Tuttavia le elezioni recenti fanno emergere uno scenario diverso. Suggeriscono, cioè, la possibilità che i due livelli del potere - centrale e territoriale - possano allinearsi. Che il governo del Paese possa venire "unificato" dal Centrodestra di Berlusconi. Che, al terzo tentativo, dispone di un´ampia maggioranza alle Camere. Ma anche di un largo, crescente numero di amministrazioni territoriali. Potrebbe, quindi, governare senza eccessivi problemi. Se non quelli dettati dalle divisioni interne alla sua maggioranza. Oltre ad aver vinto largamente le politiche, nell´election day del 13-14 aprile, il Pdl (insieme agli alleati di centrodestra) ha, infatti, ottenuto significativi successi anche nelle altre consultazioni. Alle regionali: ha trionfato in Sicilia. Mentre ha strappato al Centrosinistra il Friuli Venezia Giulia governato da Riccardo Illy. Forse il più autonomista dei governatori, tradito dal vento leghista e antiromano. Alle municipali, il primo turno ha impresso un segno molto chiaro. Si è, infatti, votato in 71 comuni sopra 15mila abitanti, in 47 dei quali il sindaco uscente è di centrosinistra. Dopo il primo turno ne ha mantenuti solo 6 mentre in 13 ha perduto e in altri 28 casi il suo candidato è al ballottaggio. Parallelamente, dei 22 sindaci di cui disponeva, il Centrodestra ne ha rieletti 8, mentre gli altri 14 sono in ballottaggio. Per cui, il rapporto fra le due parti politiche si è rovesciato: 21 sindaci a 6, a favore del centrodestra. E´ possibile che il ballottaggio di oggi e domani modifichi questo bilancio. Ma, sinceramente, ce ne stupiremmo.

Tuttavia, la "conquista politica dell´Italia" da parte di Berlusconi e dei suoi alleati dipende, in gran parte, dal risultato di Roma. Perché Roma non è solo la capitale d´Italia. E´ anche la capitale del Centrosinistra. Che la governa fin dal 1993. Mentre perfino Bologna, nel 1999, è "caduta". La capitale dell´Italia di Centrodestra, nella seconda Repubblica, invece, è sicuramente Milano. Insieme alla metropoli diffusa del Nord Pedemontano. Cuore dell´Italia dell´impresa, dei servizi, della comunicazione. Contesa e condivisa da Berlusconi, Bossi. E Formigoni. Negli ultimi 15 anni la competizione fra queste due città è divenuta continua. E accesa. Un conflitto che si svolge su diversi terreni. Malpensa contro Fiumicino. La "città del cinema" contro Mediaset. Roma contro Inter (e Milan). Il mercato globale della produzione e dei servizi contro il mercato (e il linguaggio) universale dei beni artistici. Anche questo dualismo e questo conflitto potrebbero finire. Mai come in questa occasione il confronto fra i candidati dei due schieramenti - Rutelli e Alemanno - è apparso tanto incerto. Tanto aperto.

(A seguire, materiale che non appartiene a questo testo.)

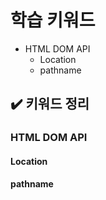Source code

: # 학습 키워드

- HTML DOM API
  - Location
  - pathname

## ✔️ 키워드 정리

### HTML DOM API

#### Location

#### pathname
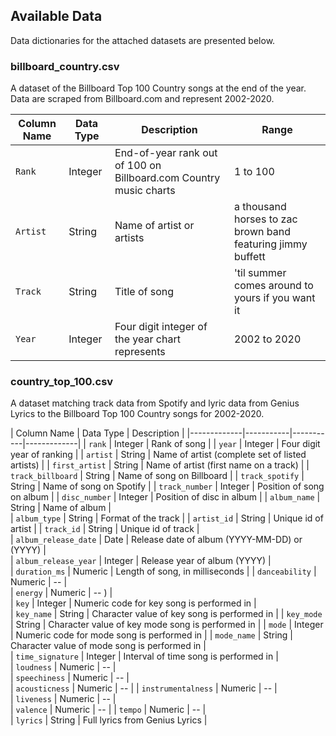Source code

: 
Available Data
-----------------------

Data dictionaries for the attached datasets are presented below.

### billboard_country.csv

A dataset of the Billboard Top 100 Country songs at the end of the year. Data are scraped from Billboard.com and represent 2002-2020.

| Column Name | Data Type | Description | Range |
|-------------|-----------|-----------|-------------|
| `Rank` | Integer | End-of-year rank out of 100 on Billboard.com Country music charts |  1 to 100 |
| `Artist` | String | Name of artist or artists | a thousand horses to zac brown band featuring jimmy buffett  |
| `Track` | String | Title of song | 'til summer comes around to yours if you want it |
| `Year` | Integer | Four digit integer of the year chart represents | 2002 to 2020 |

### country_top_100.csv

A dataset matching track data from Spotify and lyric data from Genius Lyrics to the Billboard Top 100 Country songs for 2002-2020.

| Column Name | Data Type | Description |
|-------------|-----------|-----------|-------------|
| `rank` | Integer | Rank of song | 
| `year` | Integer | Four digit year of ranking |
| `artist` | String | Name of artist (complete set of listed artists) |
| `first_artist` | String | Name of artist (first name on a track) | 
| `track_billboard` | String | Name of song on Billboard |
| `track_spotify` | String | Name of song on Spotify | 
| `track_number` | Integer | Position of song on album |
| `disc_number` | Integer | Position of disc in album | 
| `album_name` | String | Name of album |  
| `album_type` | String | Format of the track | 
| `artist_id` | String | Unique id of artist |
| `track_id` | String | Unique id of track |  
| `album_release_date` | Date | Release date of album (YYYY-MM-DD) or (YYYY) |  
| `album_release_year` | Integer | Release year of album (YYYY) |  
| `duration_ms` | Numeric | Length of song, in milliseconds | 
| `danceability` | Numeric | -- |  
| `energy` | Numeric | -- ) |  
| `key` | Integer | Numeric code for key song is performed in |  
| `key_name` | String | Character value of key song is performed in | 
| `key_mode` | String | Character value of key mode song is performed in | 
| `mode` | Integer | Numeric code for mode song is performed in | 
| `mode_name` | String | Character value of mode song is performed in |  
| `time_signature` | Integer | Interval of time song is performed in |  
| `loudness` | Numeric | -- |  
| `speechiness` | Numeric | -- |  
| `acousticness` | Numeric | -- | 
| `instrumentalness` | Numeric | -- |  
| `liveness` | Numeric | -- |  
| `valence` | Numeric | -- | 
| `tempo` | Numeric | -- |  
| `lyrics` | String | Full lyrics from Genius Lyrics |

Così, domani potremmo vivere in un´Italia unita. Governata da Berlusconi. Al centro e in periferia. Al Nord, al Sud e perfino al Centro. A Milano e a Roma. Il Pd verrebbe confinato dentro il perimetro delle "regioni rosse". Una sorta di "Lega Centro" (la formula è di Marc Lazar). Come i Ds e - prima di loro - il Pci.

Dubitiamo, tuttavia, che la fine del bipolarismo metropolitano pacificherebbe e compatterebbe il Paese. Nell´Italia unita dalla geopolitica, si produrrebbero altre fratture politiche. Più forti. Alimentate da un centrosinistra spaesato. Senza casa. E da un Centrodestra stressato. Stirato. Fra Roma e Milano.